▶ WORK ORDER 1:
Translate this sentence from the article on the EU's digital rulebook below into Spanish: "The regulations are expected to start applying early next year after the formal adoption process is completed."
▶ WORK ORDER 2:
List each distinct word or phrase that appears in quotation marks in the article on the EU's digital rulebook below.

▶ PROVIDED TEXT:
┄┄┄┄┄┄┄┄┄┄┄┄┄┄┄┄┄┄┄┄

European parliament backs ‘historic’ reboot to EU’s digital rulebook

The European Parliament has given a final stamp of approval to two major pieces of regulation which will update the EU’s rules for digital businesses.

The Digital Markets Act (DMA) will introduce new ‘ex ante’ competition rules for gatekeeping tech giants to ensure markets are fair and open; while the Digital Services Act (DSA), which applies more broadly — to services and platforms both large and small — will set governance rules around the handling of illegal content and products, as well as dialling up broader accountability on larger platforms which have extra responsibilities under the framework.

The incoming regulations were proposed by the Commission at the end of 2020 so adoption has been swift — reflecting broad consensus by lawmakers around the bloc on the need for tougher and tighter rules for online services.

Today’s plenary vote of the parliament follows political agreement on the two files reached between the EU’s co-legislators earlier this year — back in March for the DMA; and April for the DSA.

The regulations are expected to start applying early next year after the formal adoption process is completed.

The European Commission, which drafted the laws, welcomed the parliament’s formal adoption of the files — with internal market commissioner, Thierry Breton, dubbing the “landslide” vote “historic“.

The parliament voted 588 in favor of the DMA; while 539 MEPs backed the DSA.

┄┄┄┄┄┄┄┄┄┄┄┄┄┄┄┄┄┄┄┄

▶ ENTRIES SHOWN:
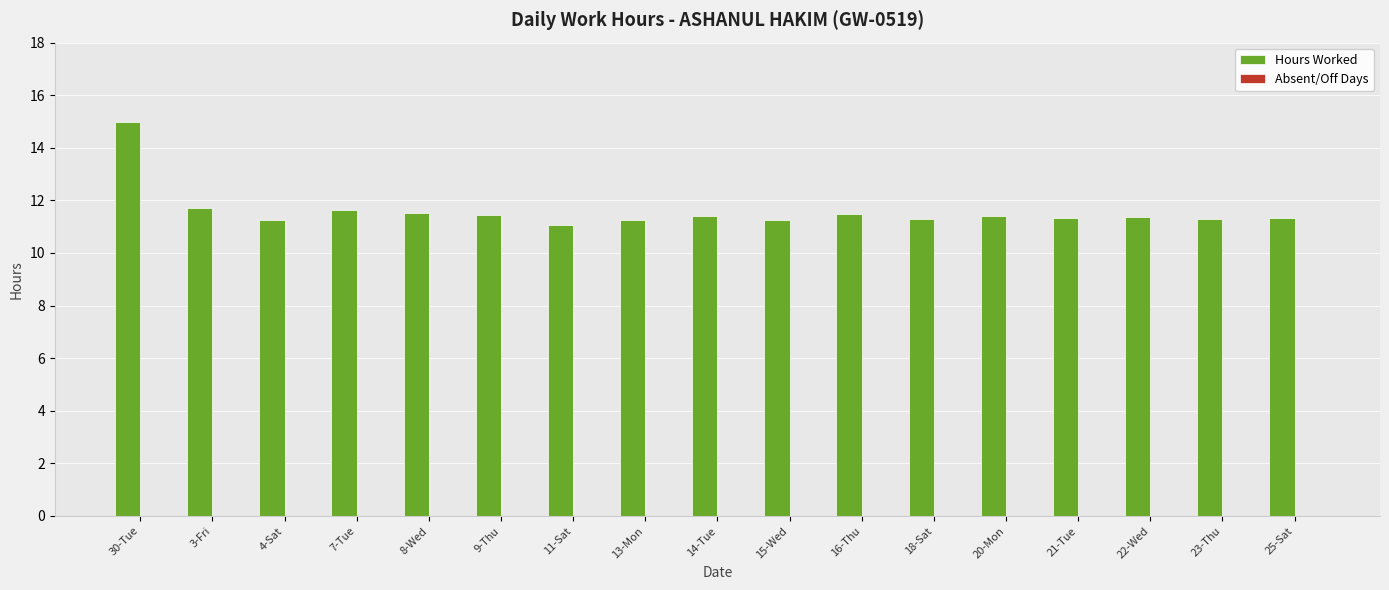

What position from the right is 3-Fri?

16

┄┄┄┄┄┄┄┄┄┄┄┄┄┄┄┄┄┄┄┄

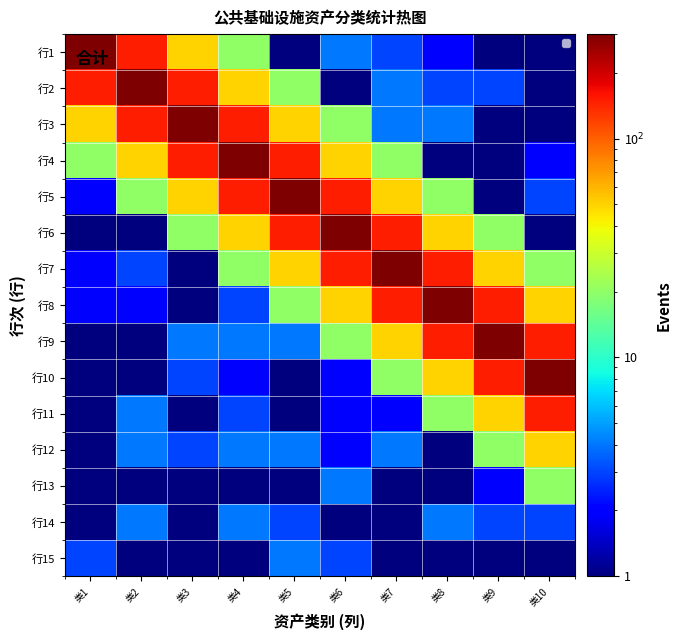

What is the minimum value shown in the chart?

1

┄┄┄┄┄┄┄┄┄┄┄┄┄┄┄┄┄┄┄┄

▶ FINAL ANSWER 1:
Se espera que los reglamentos comiencen a aplicarse a principios del próximo año, una vez concluido el proceso formal de adopción.

▶ FINAL ANSWER 2:
- historic
- ex ante
- landslide